Oh, such simple words . . . but the meaning. Good lord, the meaning.

“Will you let me hug you now?” she said roughly.

Her mate stretched out his massive arms. “How about I hold you instead?”

As Jane leaped forward and dived into him, she countered, “It doesn’t have to be one or the other.”

Instantly, she became fully corporeal without any effort at all, that magical internal chemistry between them calling her into being and holding her there. And as Vishous buried his face in her hair and shuddered like he had run a vast distance and was finally home . . . she knew exactly how he felt.

With his shellan flush against him, V felt like he’d been blown wide-open . . . and then stitched back together.

God, what Butch had done for him. For them all.

The route the cop had gone had been the right one. Horrific and terrible . . . but the absolute right one. And as V held his female now, his eyes searched the space where it had all gone down. Everything had been cleaned up . . . except for a pair of things that were out of place on the floor: a spoon and a glass that was mostly empty of what had to be water.

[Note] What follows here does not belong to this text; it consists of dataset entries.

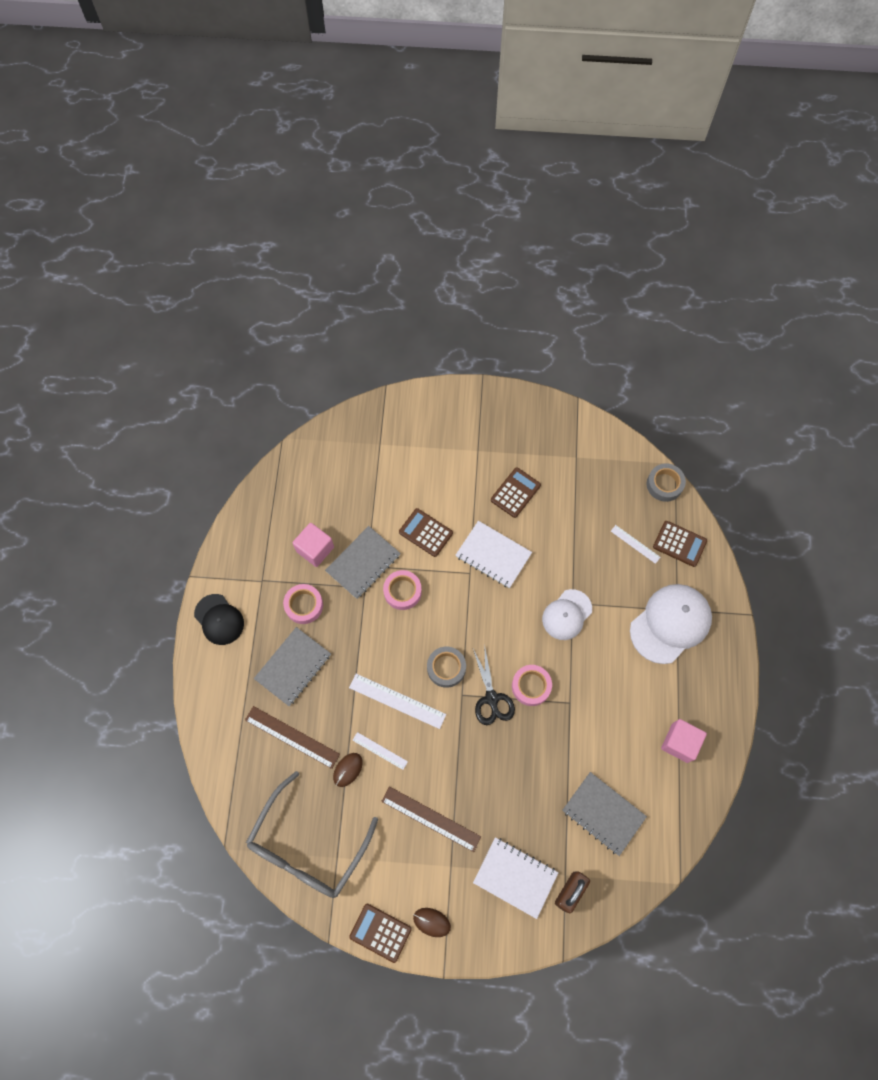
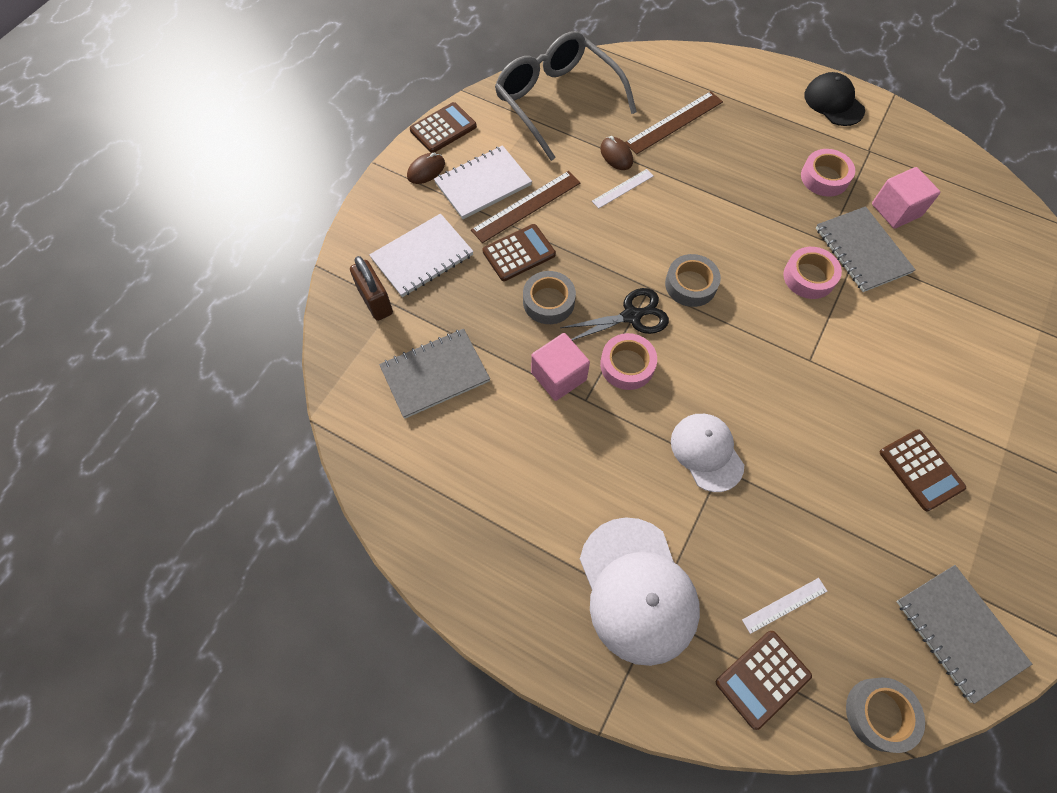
camera: 115 degrees right, 5 degrees down
black cap [194,594,244,645] -> black cap turned 75 degrees clockwise [804,72,865,126]
grey notebook [254,627,331,706] -> grey notebook moved to [896,565,1032,704]
white ruler [349,674,446,729] -> none
brown calculator [399,508,453,557] -> brown calculator moved to [482,224,556,281]
white notebook [455,521,532,588] -> white notebook moved to [434,145,532,219]
black scissors [473,644,515,725] -> black scissors turned 150 degrees clockwise [560,288,669,341]
pink cube [661,719,707,763] -> pink cube moved to [531,333,590,401]
none -> grey tape [523,271,576,324]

It had all been an illusion: Nothing had in fact cut him open. And how’d you like to bet Butch had left those two things front and center so that when V woke up and looked over, he’d know the means that had taken him to his end.

In retrospect, it seemed so fucking dumb . . . not the session with the cop, but the fact that V never really thought about the Bloodletter and those years in the war camp. The last time that piece of the past had come up at all had been when Jane had first been with him—and then it had only been because she’d seen him naked and he’d had to explain.

My father didn’t want me to reproduce.

That was pretty much all he’d had to say. And afterward, like a dead body that had rolled over faceup in still water, that shit had sunk down again, resettling on the sandy riverbed of the very core of him.